# ENTRIES PROVIDED
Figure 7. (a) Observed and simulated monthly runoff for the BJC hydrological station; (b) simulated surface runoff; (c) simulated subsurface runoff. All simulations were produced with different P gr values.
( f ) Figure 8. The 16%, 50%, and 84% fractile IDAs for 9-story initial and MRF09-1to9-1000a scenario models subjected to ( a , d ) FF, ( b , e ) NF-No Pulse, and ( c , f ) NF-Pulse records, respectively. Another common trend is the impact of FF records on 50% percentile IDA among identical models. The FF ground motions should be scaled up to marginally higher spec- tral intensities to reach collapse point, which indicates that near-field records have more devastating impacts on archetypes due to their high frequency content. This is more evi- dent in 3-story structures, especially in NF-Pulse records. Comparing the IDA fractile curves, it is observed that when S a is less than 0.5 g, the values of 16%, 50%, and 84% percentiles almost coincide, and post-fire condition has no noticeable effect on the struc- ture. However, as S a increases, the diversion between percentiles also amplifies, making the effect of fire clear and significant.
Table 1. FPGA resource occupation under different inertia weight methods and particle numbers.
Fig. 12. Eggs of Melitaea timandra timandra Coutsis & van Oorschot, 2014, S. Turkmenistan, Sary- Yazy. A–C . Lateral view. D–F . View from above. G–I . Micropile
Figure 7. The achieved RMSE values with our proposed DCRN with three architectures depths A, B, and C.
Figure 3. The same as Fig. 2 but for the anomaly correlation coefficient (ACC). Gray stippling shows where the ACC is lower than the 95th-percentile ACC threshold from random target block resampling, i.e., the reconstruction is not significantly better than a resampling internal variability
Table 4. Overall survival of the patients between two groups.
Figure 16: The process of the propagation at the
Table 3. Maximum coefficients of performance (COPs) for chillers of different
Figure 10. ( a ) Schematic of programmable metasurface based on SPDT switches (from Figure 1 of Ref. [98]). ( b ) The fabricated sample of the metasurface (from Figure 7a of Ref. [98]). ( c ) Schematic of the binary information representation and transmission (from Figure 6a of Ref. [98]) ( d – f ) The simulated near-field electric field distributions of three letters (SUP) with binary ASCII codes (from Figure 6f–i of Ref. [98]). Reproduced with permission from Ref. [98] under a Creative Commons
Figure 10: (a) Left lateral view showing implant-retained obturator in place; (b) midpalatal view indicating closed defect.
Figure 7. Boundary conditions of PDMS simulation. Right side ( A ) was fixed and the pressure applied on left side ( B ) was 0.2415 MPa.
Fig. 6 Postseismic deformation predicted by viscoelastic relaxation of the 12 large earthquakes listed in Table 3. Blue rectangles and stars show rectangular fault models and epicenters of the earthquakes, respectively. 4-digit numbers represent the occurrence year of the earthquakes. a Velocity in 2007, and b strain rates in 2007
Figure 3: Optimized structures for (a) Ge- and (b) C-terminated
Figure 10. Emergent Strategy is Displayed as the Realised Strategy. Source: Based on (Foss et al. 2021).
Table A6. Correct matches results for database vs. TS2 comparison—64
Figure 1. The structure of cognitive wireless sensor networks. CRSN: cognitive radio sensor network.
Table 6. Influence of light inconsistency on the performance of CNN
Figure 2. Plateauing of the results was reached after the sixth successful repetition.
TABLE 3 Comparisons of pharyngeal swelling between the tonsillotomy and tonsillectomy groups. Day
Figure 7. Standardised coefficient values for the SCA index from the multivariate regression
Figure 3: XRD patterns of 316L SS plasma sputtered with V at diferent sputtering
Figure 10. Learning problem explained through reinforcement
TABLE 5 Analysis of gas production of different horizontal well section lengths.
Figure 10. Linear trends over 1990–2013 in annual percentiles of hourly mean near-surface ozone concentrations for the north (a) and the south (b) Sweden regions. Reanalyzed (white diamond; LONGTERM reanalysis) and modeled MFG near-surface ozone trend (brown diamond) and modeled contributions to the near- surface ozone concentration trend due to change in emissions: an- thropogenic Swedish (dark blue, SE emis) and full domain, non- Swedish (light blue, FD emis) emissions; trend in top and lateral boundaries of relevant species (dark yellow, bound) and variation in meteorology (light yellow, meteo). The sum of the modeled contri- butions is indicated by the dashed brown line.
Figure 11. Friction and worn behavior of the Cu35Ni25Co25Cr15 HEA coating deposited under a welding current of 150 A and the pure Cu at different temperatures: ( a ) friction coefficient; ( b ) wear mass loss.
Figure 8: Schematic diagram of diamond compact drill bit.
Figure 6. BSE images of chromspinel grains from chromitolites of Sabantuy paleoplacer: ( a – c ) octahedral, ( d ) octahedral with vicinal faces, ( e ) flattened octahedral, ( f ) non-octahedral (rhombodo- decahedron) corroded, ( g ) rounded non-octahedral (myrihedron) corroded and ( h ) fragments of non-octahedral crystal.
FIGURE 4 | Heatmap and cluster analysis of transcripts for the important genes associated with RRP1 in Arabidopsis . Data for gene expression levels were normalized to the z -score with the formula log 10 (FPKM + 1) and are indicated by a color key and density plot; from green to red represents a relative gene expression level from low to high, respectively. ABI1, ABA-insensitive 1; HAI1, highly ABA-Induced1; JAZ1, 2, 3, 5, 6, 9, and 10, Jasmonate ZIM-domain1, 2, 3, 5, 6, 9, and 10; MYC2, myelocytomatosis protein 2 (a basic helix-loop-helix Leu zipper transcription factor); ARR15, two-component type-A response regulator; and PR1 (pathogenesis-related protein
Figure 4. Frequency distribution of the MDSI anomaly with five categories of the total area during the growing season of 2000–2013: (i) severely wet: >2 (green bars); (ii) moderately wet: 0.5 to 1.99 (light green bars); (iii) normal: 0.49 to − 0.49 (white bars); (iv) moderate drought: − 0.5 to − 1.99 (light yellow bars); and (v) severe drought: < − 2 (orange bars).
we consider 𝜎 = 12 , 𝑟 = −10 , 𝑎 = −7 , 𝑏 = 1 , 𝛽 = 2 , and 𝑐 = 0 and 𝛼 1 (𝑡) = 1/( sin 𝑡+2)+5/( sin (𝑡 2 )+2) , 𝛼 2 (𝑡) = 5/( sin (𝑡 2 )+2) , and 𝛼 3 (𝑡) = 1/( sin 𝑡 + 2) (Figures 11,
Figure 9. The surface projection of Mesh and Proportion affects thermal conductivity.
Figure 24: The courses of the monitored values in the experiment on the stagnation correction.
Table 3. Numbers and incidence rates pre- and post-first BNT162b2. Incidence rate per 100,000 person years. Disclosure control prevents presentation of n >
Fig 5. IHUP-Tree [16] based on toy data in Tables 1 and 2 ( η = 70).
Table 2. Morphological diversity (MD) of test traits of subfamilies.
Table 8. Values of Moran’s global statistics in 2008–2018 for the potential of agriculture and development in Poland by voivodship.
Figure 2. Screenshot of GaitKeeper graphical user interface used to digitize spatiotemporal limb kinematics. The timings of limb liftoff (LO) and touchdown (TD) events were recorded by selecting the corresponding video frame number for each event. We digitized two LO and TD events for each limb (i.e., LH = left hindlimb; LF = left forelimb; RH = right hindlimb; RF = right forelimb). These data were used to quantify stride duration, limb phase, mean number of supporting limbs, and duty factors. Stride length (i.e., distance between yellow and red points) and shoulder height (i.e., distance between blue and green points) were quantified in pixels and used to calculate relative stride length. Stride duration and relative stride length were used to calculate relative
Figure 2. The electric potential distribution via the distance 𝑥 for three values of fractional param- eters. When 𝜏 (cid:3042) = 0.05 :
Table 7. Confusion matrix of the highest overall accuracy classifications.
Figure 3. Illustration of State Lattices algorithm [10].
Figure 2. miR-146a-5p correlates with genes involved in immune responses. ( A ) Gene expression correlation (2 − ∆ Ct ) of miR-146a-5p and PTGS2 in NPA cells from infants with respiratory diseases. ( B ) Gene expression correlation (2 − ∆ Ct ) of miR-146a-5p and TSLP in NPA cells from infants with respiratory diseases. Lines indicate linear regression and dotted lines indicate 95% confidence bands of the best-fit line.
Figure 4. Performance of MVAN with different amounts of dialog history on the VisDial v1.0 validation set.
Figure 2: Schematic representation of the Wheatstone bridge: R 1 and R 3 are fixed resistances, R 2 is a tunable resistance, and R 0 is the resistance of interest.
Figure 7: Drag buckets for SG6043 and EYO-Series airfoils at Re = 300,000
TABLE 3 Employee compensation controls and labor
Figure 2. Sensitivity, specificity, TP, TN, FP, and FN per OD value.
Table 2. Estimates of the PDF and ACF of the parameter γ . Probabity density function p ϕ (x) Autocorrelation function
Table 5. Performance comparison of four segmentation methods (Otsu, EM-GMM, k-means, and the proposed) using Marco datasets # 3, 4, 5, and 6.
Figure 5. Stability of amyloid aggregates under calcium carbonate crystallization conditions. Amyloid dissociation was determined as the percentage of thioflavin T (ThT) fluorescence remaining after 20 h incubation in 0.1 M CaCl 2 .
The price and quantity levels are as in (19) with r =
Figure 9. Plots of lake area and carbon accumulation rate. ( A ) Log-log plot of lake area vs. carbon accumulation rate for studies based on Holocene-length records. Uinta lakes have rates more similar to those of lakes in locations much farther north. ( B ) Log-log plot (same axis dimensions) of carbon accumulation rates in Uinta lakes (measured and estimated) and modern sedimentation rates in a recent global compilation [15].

# ACTIVITY
From the line containing "Figure 9. The" down to the line containing "Figure 2. The" in the material above, reproduce every line exactly, including the two end lines.

# PROBLEM SOLUTION
Figure 9. The surface projection of Mesh and Proportion affects thermal conductivity.
Figure 24: The courses of the monitored values in the experiment on the stagnation correction.
Table 3. Numbers and incidence rates pre- and post-first BNT162b2. Incidence rate per 100,000 person years. Disclosure control prevents presentation of n >
Fig 5. IHUP-Tree [16] based on toy data in Tables 1 and 2 ( η = 70).
Table 2. Morphological diversity (MD) of test traits of subfamilies.
Table 8. Values of Moran’s global statistics in 2008–2018 for the potential of agriculture and development in Poland by voivodship.
Figure 2. Screenshot of GaitKeeper graphical user interface used to digitize spatiotemporal limb kinematics. The timings of limb liftoff (LO) and touchdown (TD) events were recorded by selecting the corresponding video frame number for each event. We digitized two LO and TD events for each limb (i.e., LH = left hindlimb; LF = left forelimb; RH = right hindlimb; RF = right forelimb). These data were used to quantify stride duration, limb phase, mean number of supporting limbs, and duty factors. Stride length (i.e., distance between yellow and red points) and shoulder height (i.e., distance between blue and green points) were quantified in pixels and used to calculate relative stride length. Stride duration and relative stride length were used to calculate relative
Figure 2. The electric potential distribution via the distance 𝑥 for three values of fractional param- eters. When 𝜏 (cid:3042) = 0.05 :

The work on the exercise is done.